━━━ Source document
The Dewoitine D.26 was a military trainer developed in France for the Swiss Air Force in parallel with the D.27 fighter.

==Design and development==
The D.26 airframe was similar to that of the D.27. Differences included:
- The engine cowling was omitted on the D.26;
- The D.26 radial engine was smaller and produced 340 hp power;

==Operational history==
Dewoitine built 10 examples for assembly by the Swiss factory K+W Thun in Switzerland. These were followed by an order for two more aircraft equipped with a slightly higher-powered version of the Wright 9Q engine that powered the initial batch, and one of the original D.26s was similarly re-engined. The original D.26s were used principally for training in gunnery and formation flying, while the more powerful aircraft were used for air-to-air combat training. To this end, they were equipped with gun cameras.
━━━━━━
━━━ Extracted information
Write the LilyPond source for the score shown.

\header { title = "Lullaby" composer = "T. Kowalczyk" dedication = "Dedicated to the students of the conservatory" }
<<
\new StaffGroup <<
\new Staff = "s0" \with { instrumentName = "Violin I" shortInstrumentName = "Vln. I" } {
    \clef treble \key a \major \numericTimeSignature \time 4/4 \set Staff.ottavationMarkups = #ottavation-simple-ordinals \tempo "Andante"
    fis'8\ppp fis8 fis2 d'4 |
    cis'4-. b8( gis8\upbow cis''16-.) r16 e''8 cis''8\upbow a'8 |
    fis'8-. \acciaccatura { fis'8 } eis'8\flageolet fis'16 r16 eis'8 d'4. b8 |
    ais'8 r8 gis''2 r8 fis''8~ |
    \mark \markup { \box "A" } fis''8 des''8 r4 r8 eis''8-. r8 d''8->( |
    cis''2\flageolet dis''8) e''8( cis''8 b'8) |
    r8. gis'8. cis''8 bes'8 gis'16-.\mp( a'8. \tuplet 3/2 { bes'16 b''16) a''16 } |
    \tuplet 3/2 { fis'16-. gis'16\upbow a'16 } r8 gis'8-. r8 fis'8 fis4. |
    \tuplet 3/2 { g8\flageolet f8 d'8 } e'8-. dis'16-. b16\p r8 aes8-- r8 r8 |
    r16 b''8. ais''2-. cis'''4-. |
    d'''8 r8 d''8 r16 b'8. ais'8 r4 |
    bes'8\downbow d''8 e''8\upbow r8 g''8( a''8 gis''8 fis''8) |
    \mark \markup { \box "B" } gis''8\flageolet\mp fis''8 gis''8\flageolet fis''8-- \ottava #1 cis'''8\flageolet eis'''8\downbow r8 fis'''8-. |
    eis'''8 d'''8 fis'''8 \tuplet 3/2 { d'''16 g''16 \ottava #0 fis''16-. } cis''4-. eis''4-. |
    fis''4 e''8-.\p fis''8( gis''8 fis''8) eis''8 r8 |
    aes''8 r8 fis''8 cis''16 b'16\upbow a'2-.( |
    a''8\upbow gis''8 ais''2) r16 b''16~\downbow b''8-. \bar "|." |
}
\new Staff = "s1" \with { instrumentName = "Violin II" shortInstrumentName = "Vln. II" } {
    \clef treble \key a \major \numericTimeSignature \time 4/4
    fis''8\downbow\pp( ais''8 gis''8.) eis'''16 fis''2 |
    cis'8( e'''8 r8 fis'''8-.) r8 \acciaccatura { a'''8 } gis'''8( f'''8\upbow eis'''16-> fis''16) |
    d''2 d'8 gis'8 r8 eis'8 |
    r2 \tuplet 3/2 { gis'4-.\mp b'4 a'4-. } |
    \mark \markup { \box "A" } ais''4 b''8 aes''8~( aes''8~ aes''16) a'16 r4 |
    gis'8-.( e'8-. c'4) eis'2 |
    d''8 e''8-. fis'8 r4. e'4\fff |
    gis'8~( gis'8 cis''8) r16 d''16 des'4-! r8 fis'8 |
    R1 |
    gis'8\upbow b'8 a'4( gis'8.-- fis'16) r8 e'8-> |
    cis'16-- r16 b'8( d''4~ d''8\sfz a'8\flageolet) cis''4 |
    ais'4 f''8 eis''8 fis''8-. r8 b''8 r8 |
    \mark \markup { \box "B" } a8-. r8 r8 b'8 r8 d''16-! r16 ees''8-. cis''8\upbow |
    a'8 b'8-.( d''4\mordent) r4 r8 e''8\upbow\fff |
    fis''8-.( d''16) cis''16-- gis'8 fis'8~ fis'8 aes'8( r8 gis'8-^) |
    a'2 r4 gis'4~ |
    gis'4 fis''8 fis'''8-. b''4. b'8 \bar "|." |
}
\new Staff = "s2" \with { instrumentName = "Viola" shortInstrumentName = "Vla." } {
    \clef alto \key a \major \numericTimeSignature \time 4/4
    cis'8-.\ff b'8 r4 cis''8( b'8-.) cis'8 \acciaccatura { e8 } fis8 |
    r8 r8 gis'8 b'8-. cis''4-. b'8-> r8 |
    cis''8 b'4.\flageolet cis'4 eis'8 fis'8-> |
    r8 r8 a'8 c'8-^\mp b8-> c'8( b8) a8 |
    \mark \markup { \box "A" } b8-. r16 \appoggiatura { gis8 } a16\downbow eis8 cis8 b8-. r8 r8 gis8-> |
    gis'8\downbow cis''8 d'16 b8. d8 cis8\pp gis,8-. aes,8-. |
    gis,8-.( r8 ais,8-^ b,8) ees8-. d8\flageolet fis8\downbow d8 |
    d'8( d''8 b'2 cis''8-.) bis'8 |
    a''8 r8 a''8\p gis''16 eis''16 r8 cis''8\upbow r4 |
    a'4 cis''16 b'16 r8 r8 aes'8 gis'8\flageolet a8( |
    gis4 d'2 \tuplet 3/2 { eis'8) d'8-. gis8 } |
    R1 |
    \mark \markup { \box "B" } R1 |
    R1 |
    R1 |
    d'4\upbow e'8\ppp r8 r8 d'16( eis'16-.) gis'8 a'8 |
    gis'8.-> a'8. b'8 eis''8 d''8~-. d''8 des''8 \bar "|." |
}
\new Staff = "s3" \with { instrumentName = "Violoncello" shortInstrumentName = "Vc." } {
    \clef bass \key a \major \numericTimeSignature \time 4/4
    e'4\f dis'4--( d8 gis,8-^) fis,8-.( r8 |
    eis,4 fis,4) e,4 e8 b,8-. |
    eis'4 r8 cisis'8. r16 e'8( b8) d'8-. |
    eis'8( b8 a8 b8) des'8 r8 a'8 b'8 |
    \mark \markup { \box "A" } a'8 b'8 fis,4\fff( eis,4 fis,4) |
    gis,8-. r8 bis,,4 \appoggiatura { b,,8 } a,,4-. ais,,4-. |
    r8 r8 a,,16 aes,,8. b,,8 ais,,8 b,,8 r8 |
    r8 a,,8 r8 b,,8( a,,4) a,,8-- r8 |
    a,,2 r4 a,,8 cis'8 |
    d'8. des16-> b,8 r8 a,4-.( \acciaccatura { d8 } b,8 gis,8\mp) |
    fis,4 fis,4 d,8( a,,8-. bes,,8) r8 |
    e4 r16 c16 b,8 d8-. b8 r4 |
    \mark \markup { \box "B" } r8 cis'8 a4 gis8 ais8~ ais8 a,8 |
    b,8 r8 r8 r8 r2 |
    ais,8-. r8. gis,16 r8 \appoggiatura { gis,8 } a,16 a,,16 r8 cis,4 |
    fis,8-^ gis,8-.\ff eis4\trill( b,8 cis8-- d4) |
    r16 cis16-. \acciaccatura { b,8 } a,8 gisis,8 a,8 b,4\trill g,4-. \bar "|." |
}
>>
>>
━━━━━━
▶ _Task 1_:
From the Dewoitine D.26 article, render this sentence in French: "The original D.26s were used principally for training in gunnery and formation flying, while the more powerful aircraft were used for air-to-air combat training."
▶ _Task 2_:
Proceed with the Dewoitine D.26 article, writing on from its final sentence.

▶ _Answer box 1_:
Les D.26 d'origine furent principalement utilisés pour l'entraînement au tir et au vol en formation, tandis que les appareils plus puissants servirent à l'entraînement au combat aérien.

▶ _Answer box 2_:
The D.26 enjoyed a long service life, not being withdrawn until 1948. At this time, they were transferred to the Aero-Club der Schweiz where they were used as glider tugs. The last example was not retired from aeroclub use until 1970, whereupon it was preserved at the military aviation museum at Dübendorf.

Only two planes are still airworthy in original condition. Number 286 is based in Grenchen LSZG and number 284 is based in Lausanne LSGL. Both planes tour in air shows as "Patrouille Dewoitine - Swiss Air Force 1931".